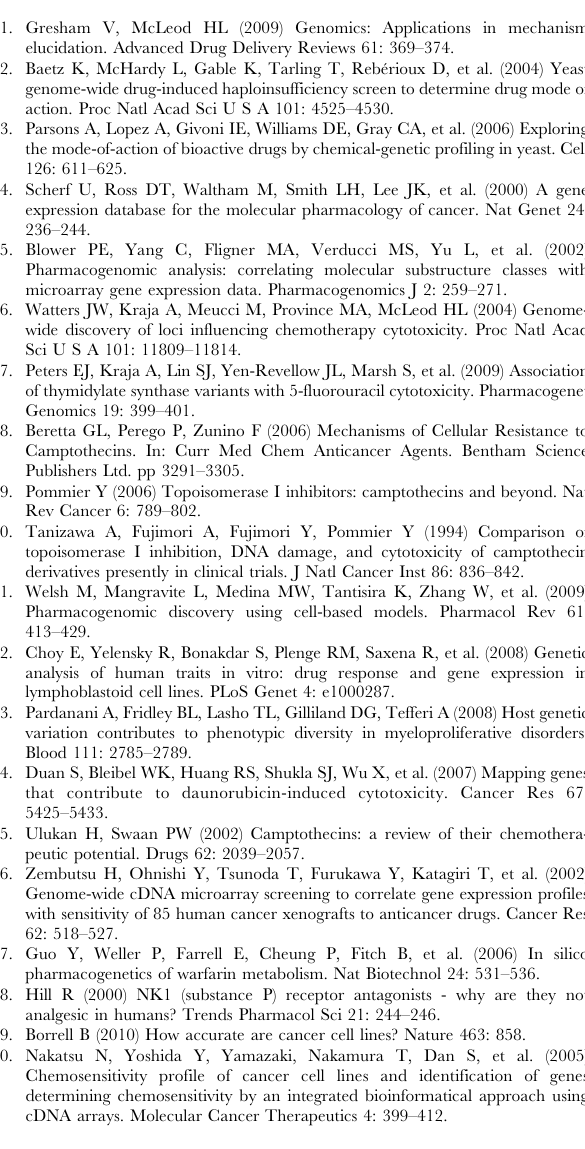
Dataset S3 Boxplots illustrating variance in cell viability across the entire CEPH population (n=125) for each drug. Line represents mean phenotypic response, whiskers box represents upper and lower quartiles, and whiskers are 1.5*IQR. Outliers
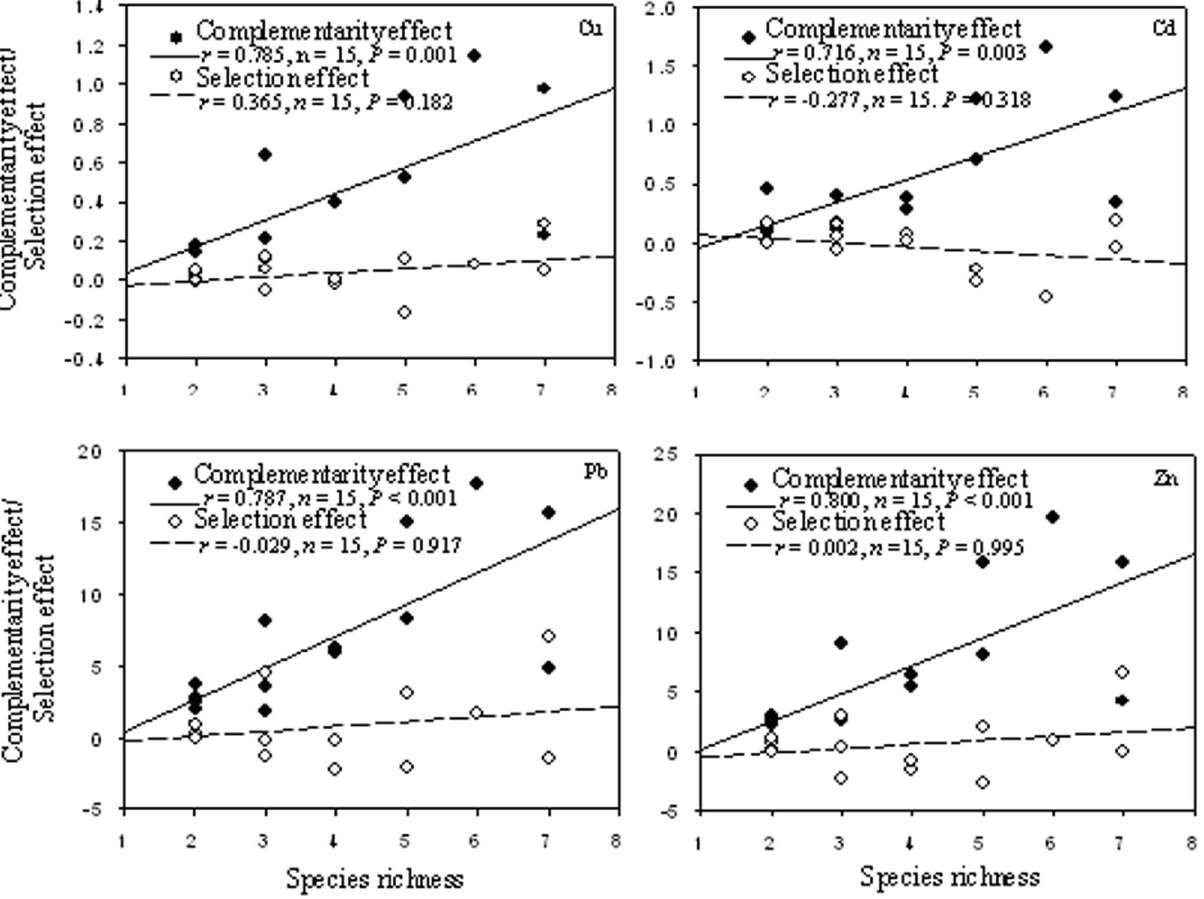
Figure 3. The dependence of the complementarity/selection effect on the actual species richness in the experimental plant communities. a) Cu, b) Cd, c) Pb and d) Zn. The relevant Spearman’s correlation coefficient and P -value are shown in each panel. doi:10.1371/journal.pone.0093733.g003 PLOS ONE |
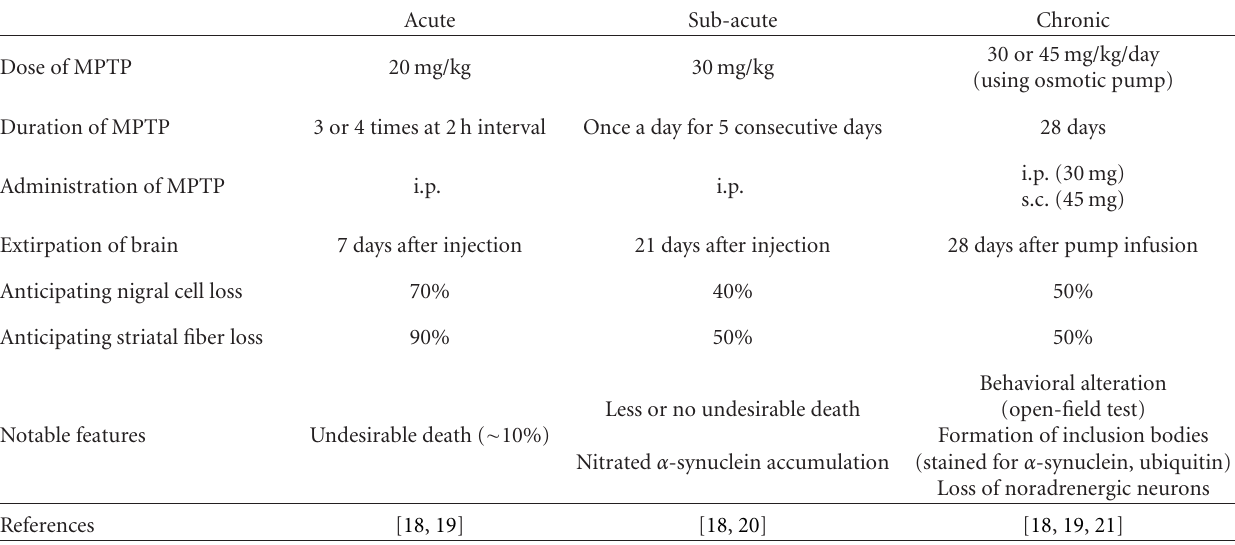
Table 1: Comparison of representative MPTP-PD models. Each written model is representative and reproducible examples of MPTP-PD model because many researchers modify their own protocols in creating MPTP-PD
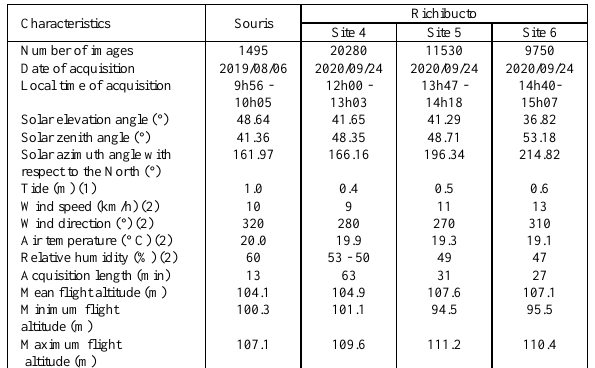
Characteristics of the UAV images and related environmental conditions during image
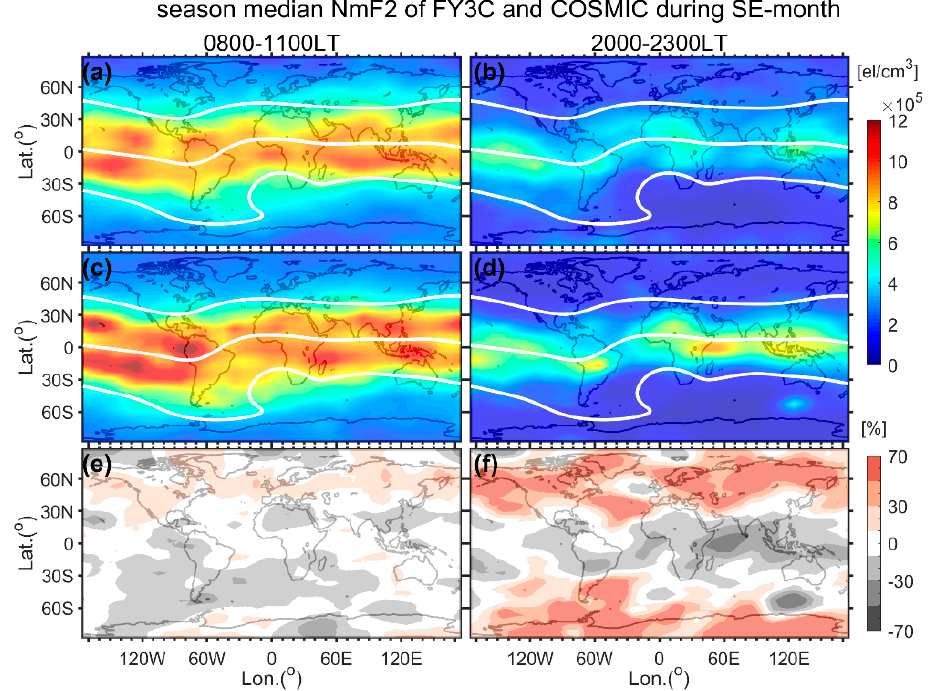
Figure 8. Ionospheric climatological characteristics of season median NmF2 observed by FY3C/GNOS and COSMIC and their differences at 0800–1100LT and 2000–2300LT during SE-month (±45 days to September equinox of 2016) from 2016.221 to 2016.311. Refer to Figure 6 for more detailed explanations.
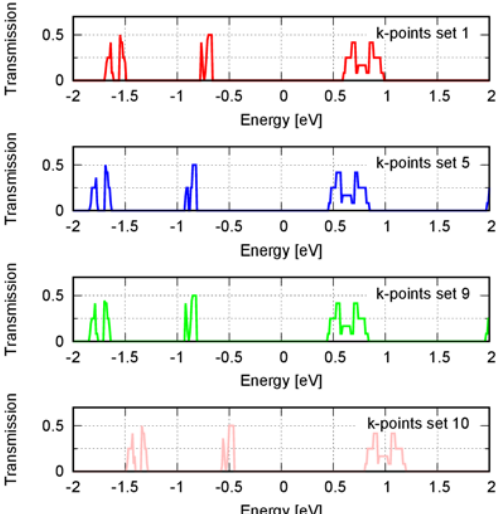
Figure 3. Electronic transmission spectrum along the transport direction P1 for compound 1 using a band structure calculated with different k-point numbers. Sets 1, 5, 9, and 10 corresponded to the k-point densities of ~9, 52, 110, and 116 Å, respectively. The transmission spectrum along the other directions is shown in Figure S3 of the Supplementary Materials. The energy was relative to the Fermi level, which was set to zero.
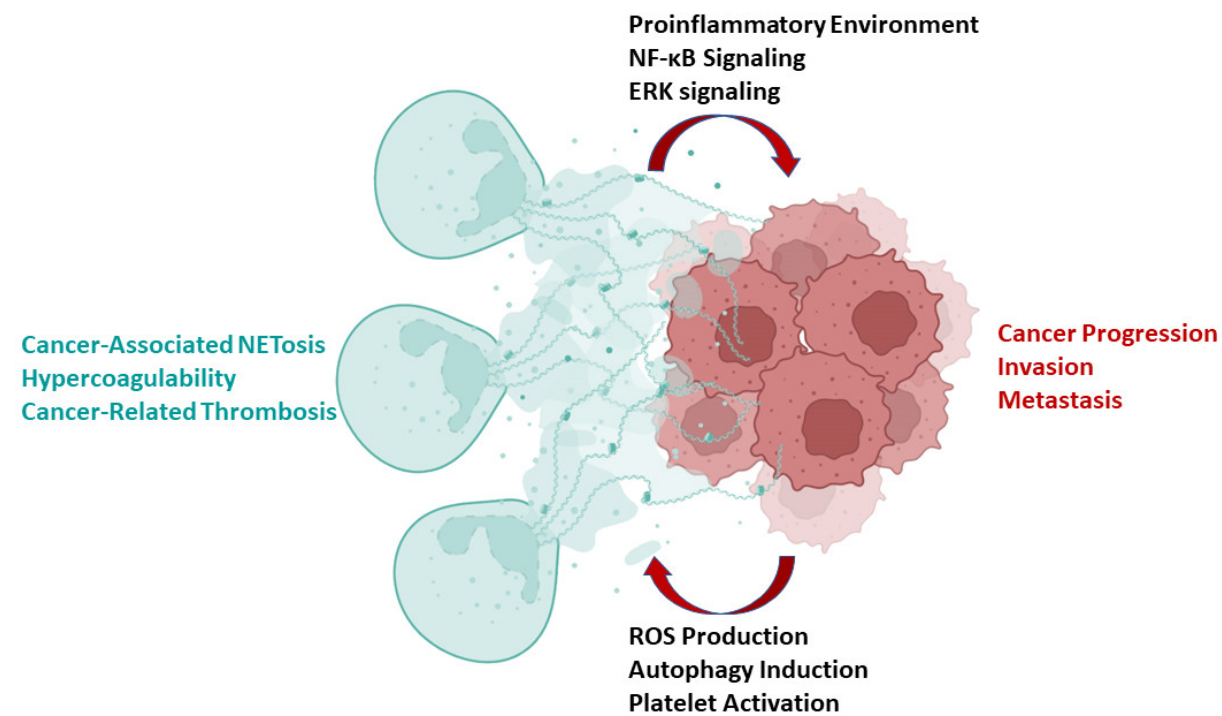
Figure 1. The vicious cycle between NET formation and cancer progression in PDAC. Activated neutrophils (green cells on the left) form NETs, as a result of NETosis. Cancer cells (red cells on the right) grow to form a tumor, partly by interacting with their microenvironment. Each arrow indicates a mechanism that results in NET formation or cancer progression, respectively. The end results of these mechanisms are also presented with color coding corresponding to each procedure (green for NETosis and red for tumor growth).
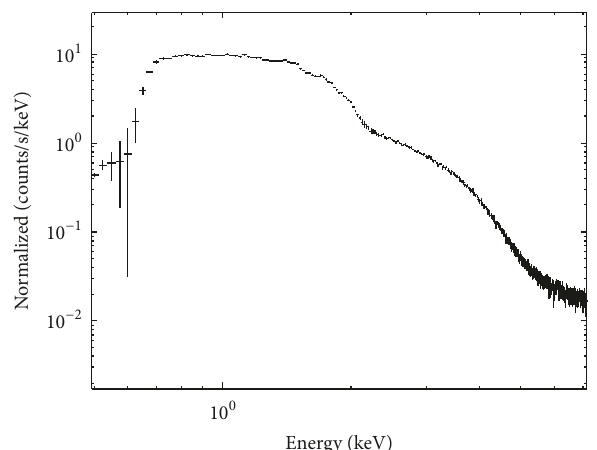
Figure 5: Spectrum of Crab in the 0.5 ∼ 7 keV band from TSXS.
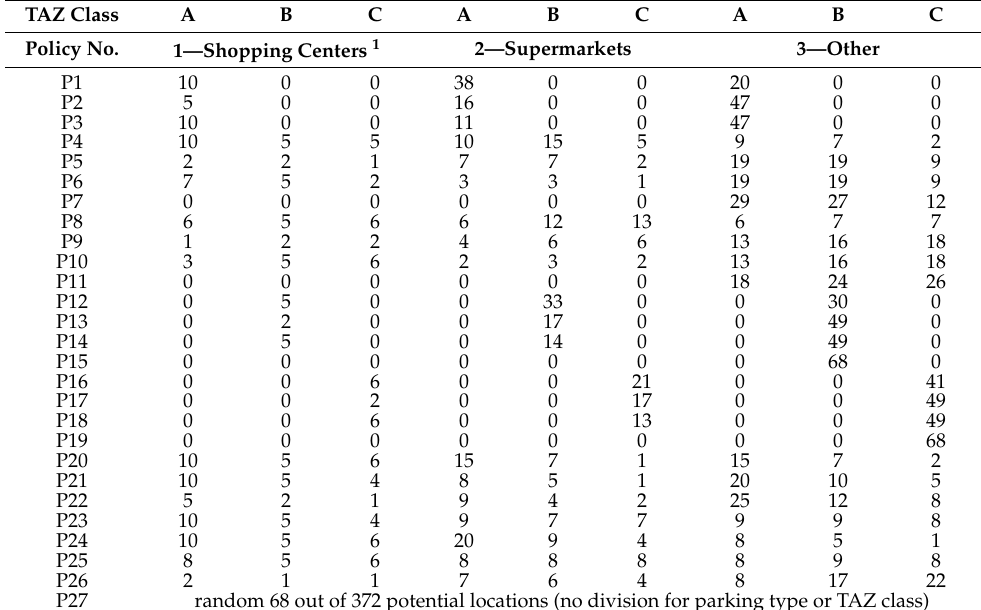
Table A2. Parameters describing draw policies—the quantities of parking lots drawn in each of the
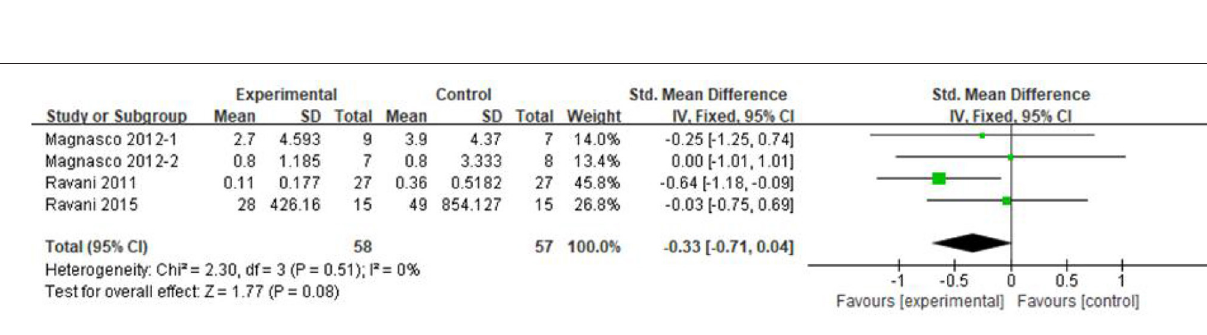
FIGURE 5 | Forest plot showing a meta-analysis for the RTX group vs. control group on the steroid dosage.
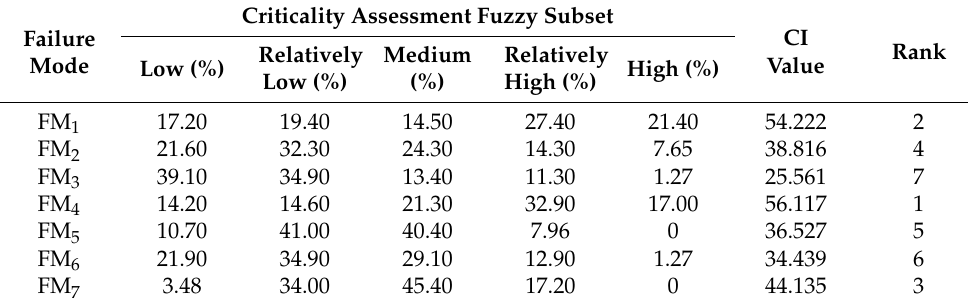
Table 13. Failure mode risk assessment result.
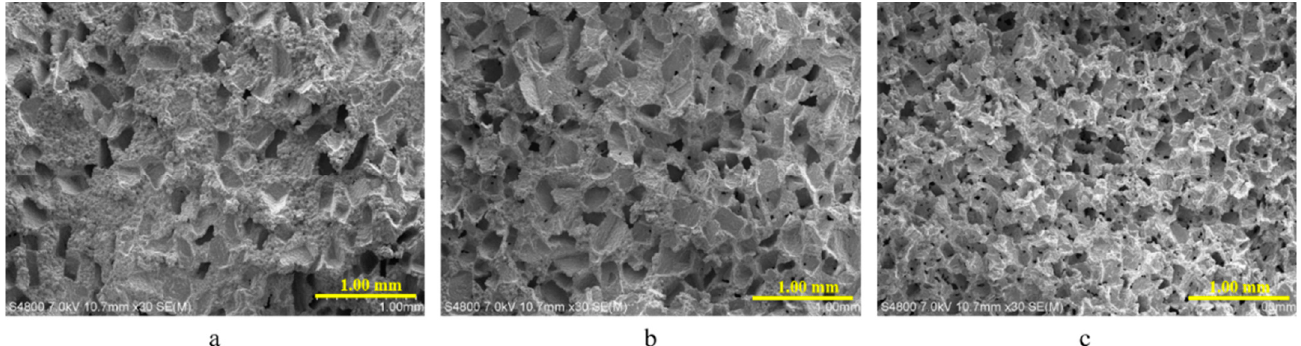
Figure 1. Low magnification SEM images of the internal pore structure of sintered 440C stainless steel samples. The amount of NaCl is 10 wt% ( a ), 20 wt% ( b ), and 30 wt% ( c ).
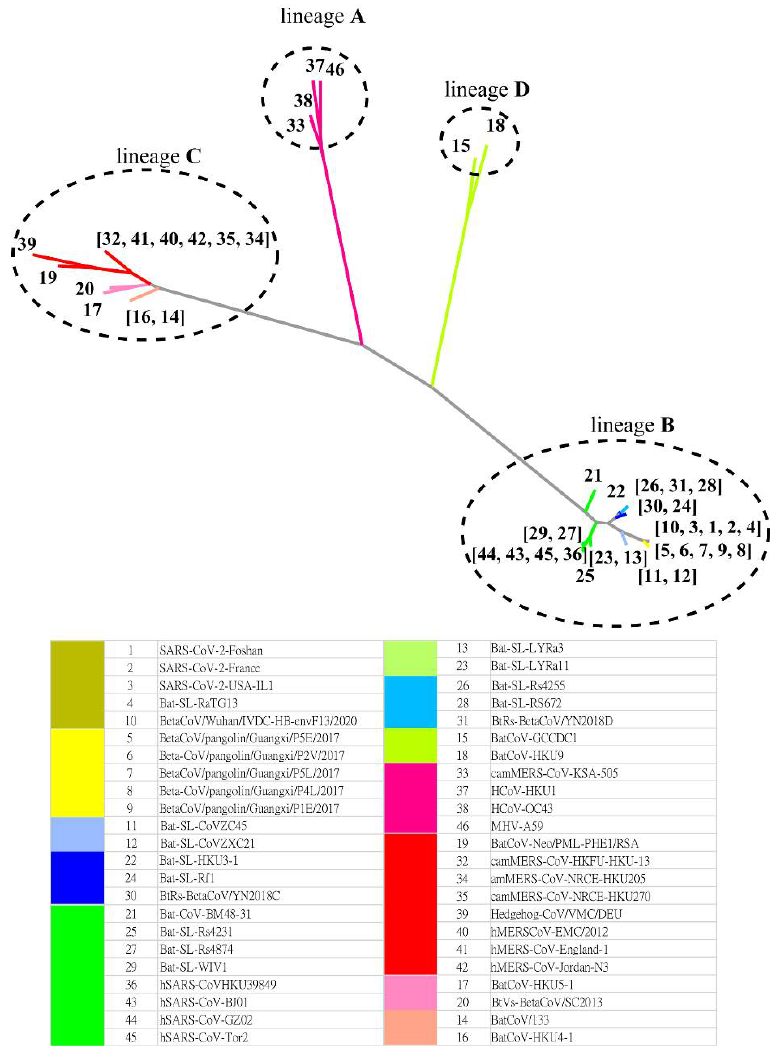
Figure 4. A character-based phylogenetic tree of the beta coronavirus network, as constructed by IQ-TREE with the WAG+F+R4 model. The numbers in the tree diagram refer to the coronavirus sequences in the legend.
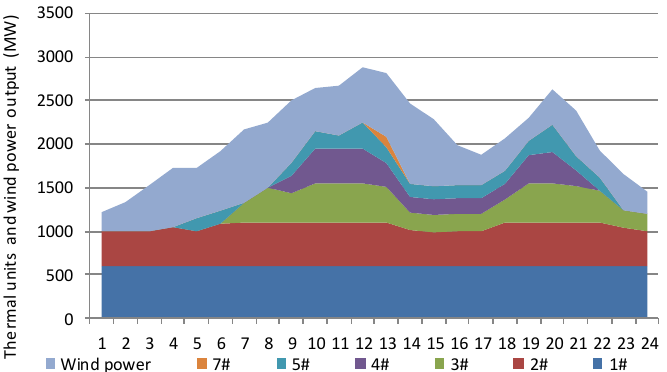
Figure 3. Thermal units and wind power output in Case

·····

- What you will do -
Set down, exactly as written above, each line from the one with "Figure 8. Ionospheric" through the one with "Figure 1. Low", and skip the pictures.

- Response to the exercise -
Figure 8. Ionospheric climatological characteristics of season median NmF2 observed by FY3C/GNOS and COSMIC and their differences at 0800–1100LT and 2000–2300LT during SE-month (±45 days to September equinox of 2016) from 2016.221 to 2016.311. Refer to Figure 6 for more detailed explanations.
Figure 3. Electronic transmission spectrum along the transport direction P1 for compound 1 using a band structure calculated with different k-point numbers. Sets 1, 5, 9, and 10 corresponded to the k-point densities of ~9, 52, 110, and 116 Å, respectively. The transmission spectrum along the other directions is shown in Figure S3 of the Supplementary Materials. The energy was relative to the Fermi level, which was set to zero.
Figure 1. The vicious cycle between NET formation and cancer progression in PDAC. Activated neutrophils (green cells on the left) form NETs, as a result of NETosis. Cancer cells (red cells on the right) grow to form a tumor, partly by interacting with their microenvironment. Each arrow indicates a mechanism that results in NET formation or cancer progression, respectively. The end results of these mechanisms are also presented with color coding corresponding to each procedure (green for NETosis and red for tumor growth).
Figure 5: Spectrum of Crab in the 0.5 ∼ 7 keV band from TSXS.
Table A2. Parameters describing draw policies—the quantities of parking lots drawn in each of the
FIGURE 5 | Forest plot showing a meta-analysis for the RTX group vs. control group on the steroid dosage.
Table 13. Failure mode risk assessment result.
Figure 1. Low magnification SEM images of the internal pore structure of sintered 440C stainless steel samples. The amount of NaCl is 10 wt% ( a ), 20 wt% ( b ), and 30 wt% ( c ).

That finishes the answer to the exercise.